He added that books offer a unique opportunity to build empathy and connection. “Reading stories helps us understand ourselves better, to feel validated,” Ribay explained. “But it also opens us up to see things from other people’s perspectives. Sometimes reading about other people helps us understand how we are all connected.”
Ribay also shared insights into his own journey to becoming a writer. “Most authors start off by saying they’ve always wanted to be an author. That was not the case for me,” he said. “I loved stories. I read a lot of books, a lot of comics, watched a lot of TV and movies, played a lot of video games.

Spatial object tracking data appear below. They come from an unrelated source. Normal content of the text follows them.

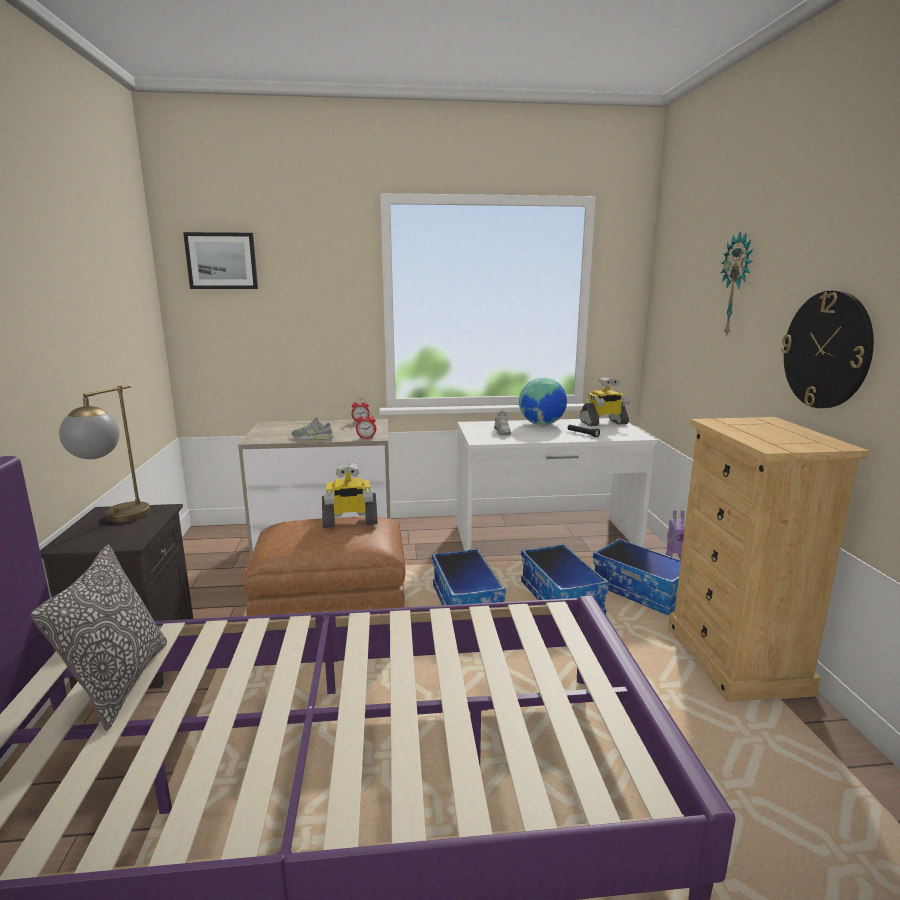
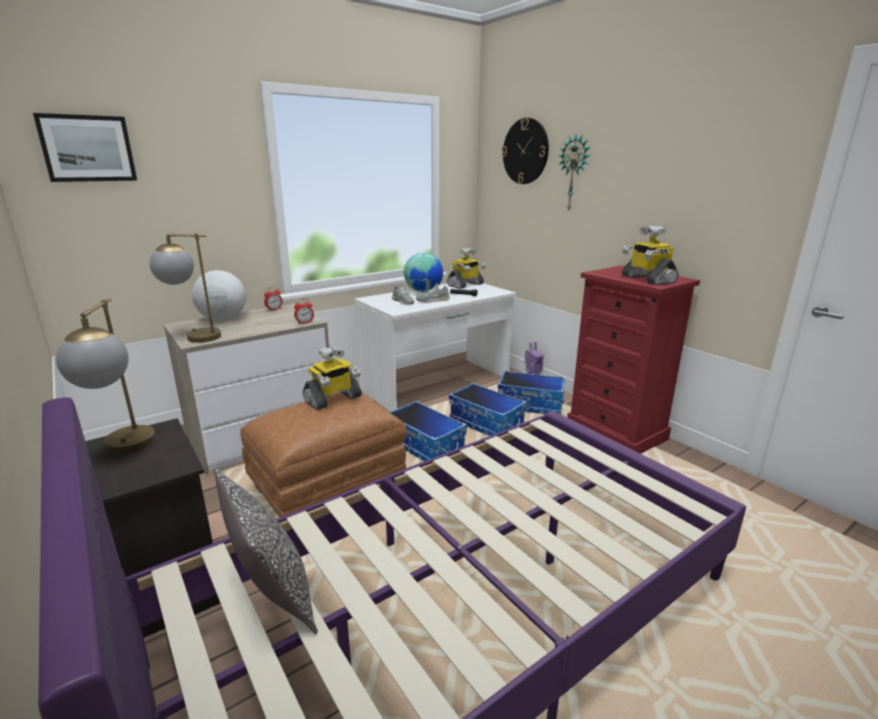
camera: 30 degrees left, 5 degrees up
grey shoe [292,417,334,440] -> grey shoe moved to [416,283,450,302]
beige dresser [669,417,869,702] -> red dresser [567,266,700,454]
wall clock [781,290,874,408] -> wall clock moved to [502,118,549,184]
none -> table lamp [149,233,221,343]
none -> globe [192,270,246,321]
none -> toy robot [622,226,678,285]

But I never really thought this was a job people actually have.”
After graduating from the University of Colorado Boulder with a degree in English, Ribay went on to teach middle and high school English before eventually pursuing writing full-time. “The reason I studied English was simple,” he said. “I really liked books. I really liked stories. Here was an opportunity to spend all my time reading and studying stories—that’s what I wanted to do.”
Ribay’s most recent novel, Everything We Never Had, spans four generations of Filipino American boys as they navigate identity. The novel won the 2025 Asian/Pacific American Award for Young Adult Literature.
His novel Patron Saints of Nothing follows Jay Reguero, a Filipino American teenager who travels to the Philippines to investigate the death of his cousin during the country’s war on drugs. The book explores grief, guilt, and cultural identity and was a finalist for the 2019 National Book Award for Young People’s Literature, as well as a recipient of the 2019 Freeman Award from the National Consortium for Teaching About Asia.
Sophomore Hannah Mottley said interacting with the author adds “a new dimension to the reading experience.”
“I think it’s really interesting to see the author in real life because it shows us that these themes and these problems that he writes about are things he actually deals with in real life,” Mottley said. “When something is written down on paper it seems almost unattached, but when you see the person that wrote the writing it creates that emotion of attachment.”
Coombs provided a similar viewpoint, saying she hopes students gain perspective from hearing directly from the author.
“We don’t all live the same life,” she expressed. “It’s great to see what other people encounter, what their families like and the obstacles they overcome. In a way it’s you seeing something different, but there’s also a lot that people have in common.”
Ribay’s novel Patron Saints of Nothing was read by select sophomores, and this grade made up the primary audience for the event. A student steering committee prepared for the visit by writing introductions and developing questions for the panel discussion. The three students who participated as panelists were Isabella Valente, Jueun Kim, and Elena Stamm.